Strategy games benefit the most from the distanced view, because after all it provided a great overview of the battlefield in Command & Conquer (from 1995), for example.

Also from far away, the mission “Death Comes From Above” in Call of Duty 4: Modern Warfare (2007) took place, in which you took on the role of a thermal vision operator. He observed the theater of war from a safe distance, aimed at enemy soldiers and fired one cowardly rocket after the other at the push of a button.

The third dimension

From the bird’s-eye view, it’s only a short jump to one of the most controversial forms of representation of all: we’re talking about the isometric perspective, or iso-perspective for short. In the 1980s, it was considered the panacea for three-dimensional game worlds, because both the first-person and the shoulder perspective were still in their infancy and completely overwhelmed the hardware of the time.






Just like its direct predecessor, Grand Theft Auto 4 benefits from the shoulder perspective, which makes fast and accident-free car journeys possible in the first place.



Just like its direct predecessor, Grand Theft Auto 4 benefits from the shoulder perspective, which makes fast and accident-free car journeys possible in the first place.
Source: Rockstar Games/plassma media agency


Thanks to the iso perspective, you could see every room from above, so that all objects had a width, depth and height, even on weak 8-bit home computers such as the Commodore 64 or the Amstrad CPC.

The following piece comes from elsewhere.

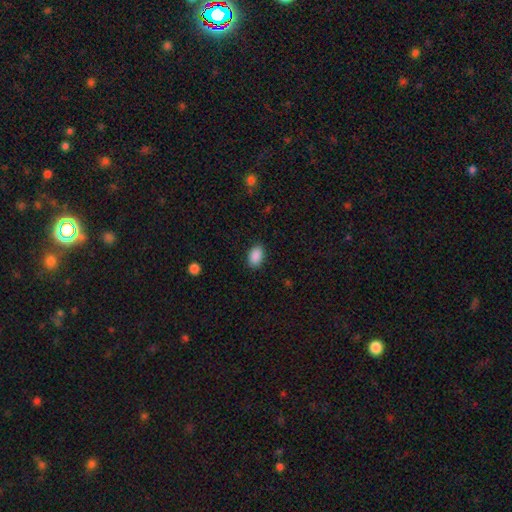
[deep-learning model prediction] Overall: smooth (90%). How rounded: in between (91%). Merging: none (88%).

However, the form of representation also had a huge disadvantage: due to the fixed camera, one could never be sure whether two platforms to be seen side by side were at the same height or offset from one another.

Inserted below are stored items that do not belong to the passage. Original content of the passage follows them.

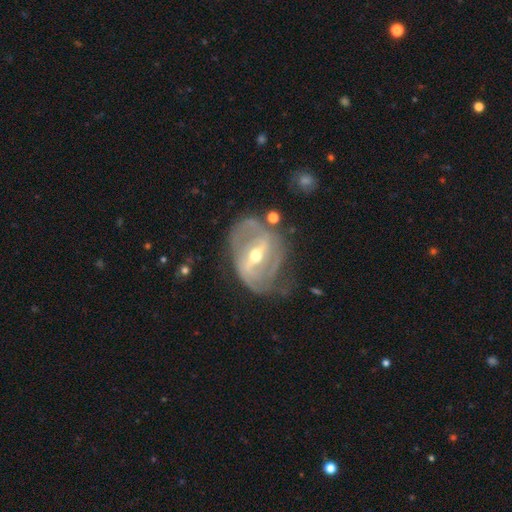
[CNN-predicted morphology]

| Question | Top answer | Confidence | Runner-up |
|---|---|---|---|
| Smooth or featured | featured or disk | 86% | smooth (8%) |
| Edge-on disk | no | 95% | yes (5%) |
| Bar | strong | 60% | weak (31%) |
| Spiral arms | yes | 86% | no (14%) |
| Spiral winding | tight | 41% | medium (39%) |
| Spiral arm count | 2 | 54% | can't tell (23%) |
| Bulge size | moderate | 63% | small (32%) |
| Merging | none | 54% | minor disturbance (25%) |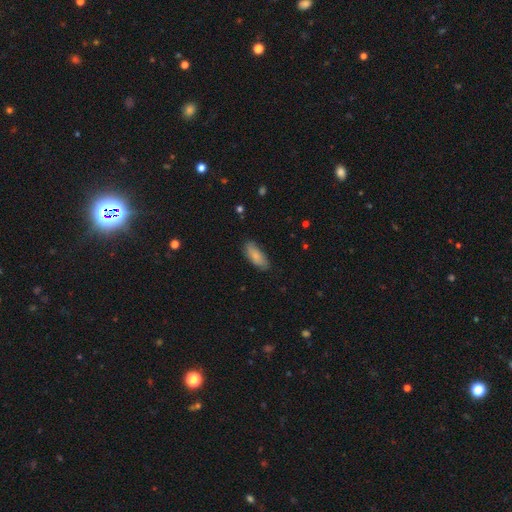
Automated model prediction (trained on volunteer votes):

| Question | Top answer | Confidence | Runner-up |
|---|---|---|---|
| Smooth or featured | smooth | 80% | featured or disk (14%) |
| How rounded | in between | 81% | cigar-shaped (17%) |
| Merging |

Among the pioneers of Perspective were the Englishmen Ultimate, who renamed themselves Rare in the mid-1990s. With Knight Lore (1984), the developer conceived the first officially recognized action-adventure from the iso perspective and celebrated such a great success with it that the games market was flooded with numerous imitators.

Among the most popular were the Amstrad CPC comic adaptation Batman (1986), the puzzle-heavy Head over Heels (1987), and the audiovisually spectacular The Last Ninja (1987).

A close relative of the iso perspective is the cavalier perspective, which also shows the game world rigidly from above and uses a different vanishing point. It’s not in the center, but in a corner of the screen. The result: you usually have a clear view of the front wall of a building, while one side wall slopes backwards and the other is completely covered.